#### What the task requires
Starting from the line that contains "text_box [1210, 66, 1500, 244]", output every remaining line of the records below exactly as it appears, that line and the last one included.

<<<<

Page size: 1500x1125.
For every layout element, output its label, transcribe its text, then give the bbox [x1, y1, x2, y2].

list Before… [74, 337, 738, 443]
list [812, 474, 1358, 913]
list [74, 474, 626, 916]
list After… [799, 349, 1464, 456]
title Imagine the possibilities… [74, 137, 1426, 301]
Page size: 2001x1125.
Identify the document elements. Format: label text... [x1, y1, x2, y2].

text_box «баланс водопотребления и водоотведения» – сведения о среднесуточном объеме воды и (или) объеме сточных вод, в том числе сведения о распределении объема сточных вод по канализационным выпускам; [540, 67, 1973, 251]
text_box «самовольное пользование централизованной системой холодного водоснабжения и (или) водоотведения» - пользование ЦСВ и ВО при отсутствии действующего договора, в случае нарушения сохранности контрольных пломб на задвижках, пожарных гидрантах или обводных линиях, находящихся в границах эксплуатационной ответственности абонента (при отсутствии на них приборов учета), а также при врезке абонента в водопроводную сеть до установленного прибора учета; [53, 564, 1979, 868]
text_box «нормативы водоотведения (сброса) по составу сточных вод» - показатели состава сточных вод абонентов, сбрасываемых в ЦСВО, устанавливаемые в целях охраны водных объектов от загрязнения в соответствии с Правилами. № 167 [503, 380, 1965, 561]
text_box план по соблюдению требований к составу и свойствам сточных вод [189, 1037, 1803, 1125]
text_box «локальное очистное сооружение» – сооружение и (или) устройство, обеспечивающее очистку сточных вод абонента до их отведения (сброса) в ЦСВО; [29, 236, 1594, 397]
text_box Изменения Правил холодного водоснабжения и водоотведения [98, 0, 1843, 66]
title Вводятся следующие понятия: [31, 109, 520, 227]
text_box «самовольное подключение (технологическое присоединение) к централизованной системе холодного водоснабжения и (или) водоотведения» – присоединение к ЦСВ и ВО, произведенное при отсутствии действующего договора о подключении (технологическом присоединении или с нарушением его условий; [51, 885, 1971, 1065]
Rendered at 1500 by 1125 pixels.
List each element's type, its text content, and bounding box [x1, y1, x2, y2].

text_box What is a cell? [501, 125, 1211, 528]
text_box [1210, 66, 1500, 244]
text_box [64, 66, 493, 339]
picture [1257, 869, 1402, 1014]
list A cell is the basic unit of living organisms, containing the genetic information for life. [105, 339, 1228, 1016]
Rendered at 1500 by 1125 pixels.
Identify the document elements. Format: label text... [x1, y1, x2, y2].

>>>>

#### Answer section
text_box [1210, 66, 1500, 244]
text_box [64, 66, 493, 339]
picture [1257, 869, 1402, 1014]
list A cell is the basic unit of living organisms, containing the genetic information for life. [105, 339, 1228, 1016]
Rendered at 1500 by 1125 pixels.
Identify the document elements. Format: label text... [x1, y1, x2, y2].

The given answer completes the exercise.